If Filipinos can’t win where it really counts, they will declare themselves winners where it does not count. That’s pretty much the sad space social media “influencers” from the Opposition camp have been playing lately.
Following a win chalked up by Team Gilas (the pride of Filipino basketball of the moment) against China in this year’s International Basketball Federation (FIBA) World Cup, Filipinos are ecstatic. Unfortunately that ecstacy had, true to form, been politicised by some hollowheads in the Opposition who extended this little quaint win onto the landscape of globo-politics. This misguided notion that a basketball “win” necessarily translates to an overall win against China is best encapsulated in a tweet fielded by former Solicitor General Florin Hilbay today…
The difference between our victory at The Hague & #GilasPilipinas winning over China?
The second is a win the gov’t can’t take away from us.
To Mr Hilbay’s credit, he did recognise the fact that the Philippine government can “take away” the Philippines’ victory over China at the Hague. But the more important fact that he did not recognise is that this “victory” at the Hague was a victory just as hollow as the Philippines’ victory over China on the hardcourt.
Basketball has, indeed, always been recognised as a potent opiate the Filipino masses retreat into to escape their wretched existence. But what is truly laughable is how the Opposition have now turned it into yet another emotional fix around which they presume to rally their troops. Like religion and showbiz, basketball has proven to be a strong emotional hook in the Philippines. Politicians and their “influencers” have long recognised this. It is evident in how the three have served as key pillars in their campaign investments over the decades.
This disproportionate use of emotional hooks to further political agendas would remain funny if it weren’t for the evidently damaging effect it has on the collective intellect of Philippine society. In the case of this effort to put one over China, Filipinos were encouraged to cheer for two inconsequential things: (1) the South China Sea Arbitration circus at the Hague, and (2) a basketball game against a Chinese team. The first had ultimately proven to not matter in the overall scheme of things. As to the latter, well, it does not take a rocket scientist to foresee what that “win” will ultimately deliver in real terms other than a momentary warm fuzzy feeling in the average Filipino’s puso. The common denominator between the two is that they are both mere brain candy — dopamine-inducing fixes that are intellectually vacuous.

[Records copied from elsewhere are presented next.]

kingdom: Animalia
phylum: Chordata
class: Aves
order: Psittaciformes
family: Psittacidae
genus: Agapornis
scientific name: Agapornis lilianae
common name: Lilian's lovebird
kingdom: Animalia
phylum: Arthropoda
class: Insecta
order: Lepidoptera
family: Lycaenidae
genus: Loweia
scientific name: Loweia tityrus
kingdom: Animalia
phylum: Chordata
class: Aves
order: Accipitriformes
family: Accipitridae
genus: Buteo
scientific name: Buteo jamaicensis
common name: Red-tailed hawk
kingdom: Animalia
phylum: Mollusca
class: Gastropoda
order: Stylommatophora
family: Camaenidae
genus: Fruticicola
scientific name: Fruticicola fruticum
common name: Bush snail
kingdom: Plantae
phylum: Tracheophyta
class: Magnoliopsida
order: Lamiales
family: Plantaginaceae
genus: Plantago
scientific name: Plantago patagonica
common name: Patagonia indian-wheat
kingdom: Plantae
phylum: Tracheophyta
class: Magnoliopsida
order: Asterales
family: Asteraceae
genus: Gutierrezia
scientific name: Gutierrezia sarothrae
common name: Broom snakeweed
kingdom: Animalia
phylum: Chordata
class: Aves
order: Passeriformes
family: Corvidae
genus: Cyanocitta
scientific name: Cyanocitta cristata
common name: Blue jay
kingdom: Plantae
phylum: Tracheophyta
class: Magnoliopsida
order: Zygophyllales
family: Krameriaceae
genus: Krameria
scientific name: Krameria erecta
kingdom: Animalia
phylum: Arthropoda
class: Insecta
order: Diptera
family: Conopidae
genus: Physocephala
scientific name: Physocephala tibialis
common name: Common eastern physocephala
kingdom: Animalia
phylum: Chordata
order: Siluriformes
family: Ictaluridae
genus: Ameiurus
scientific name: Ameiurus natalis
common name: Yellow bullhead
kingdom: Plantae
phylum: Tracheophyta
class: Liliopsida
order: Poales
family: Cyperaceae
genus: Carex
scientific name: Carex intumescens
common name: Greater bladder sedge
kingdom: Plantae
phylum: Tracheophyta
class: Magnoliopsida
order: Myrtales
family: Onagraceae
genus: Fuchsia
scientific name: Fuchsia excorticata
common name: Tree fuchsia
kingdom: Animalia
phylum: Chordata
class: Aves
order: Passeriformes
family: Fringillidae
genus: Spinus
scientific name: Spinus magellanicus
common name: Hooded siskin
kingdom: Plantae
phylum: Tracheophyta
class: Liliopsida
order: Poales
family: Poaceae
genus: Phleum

Indeed, to call these vacuous is being kind as it implies they merely add zero value to the national “debate”. However, the emotional whirlwind spun around these “wins” actually subtracts from Philippine society. The Hague circus focused Filipinos’ efforts on the notion that liberal democracy’s rules apply to China. It’s like facing a basagulero on Manila’s streets and lecturing him about why it is wrong to “bully” people. The rules of the latte-sipping classes not only don’t apply in this instance, they are alien to such garden-variety street thugs.
This sort of thinking — that the “good guys” (liberal democratic nations) always win and, therefore, relying on the rules this bloc of nations try to impose on the world order as a safety net is what is at the root of why the Philippine military is in such a sad state of abject neglect. Successive Philippine governments (and the fools who voted for them) rested on naive assurance that “rules” signed by the “good guys” and “treaties” made with these “good guys” will keep the Philippines safe. Couple that with a belief system propagated for 30 years that the military is one of the “bad guys” and are not to be trusted and you get the toxic recipe that cooked up the Philippines of today — a weak country infested by victim-coddlers masquerading as trendy feminists, progressive “activists”, and noisy sports fans who habitually cheer mediocrity.
For all the noise and emo rhetoric that pervades the national chatter, the question remains:
Where are the results?
The results will not be found in a piece of paper signed by men in suits in a little city in northern Europe. The question is ultimately answered by which flags will be flying in a group of little islands in the South China Sea.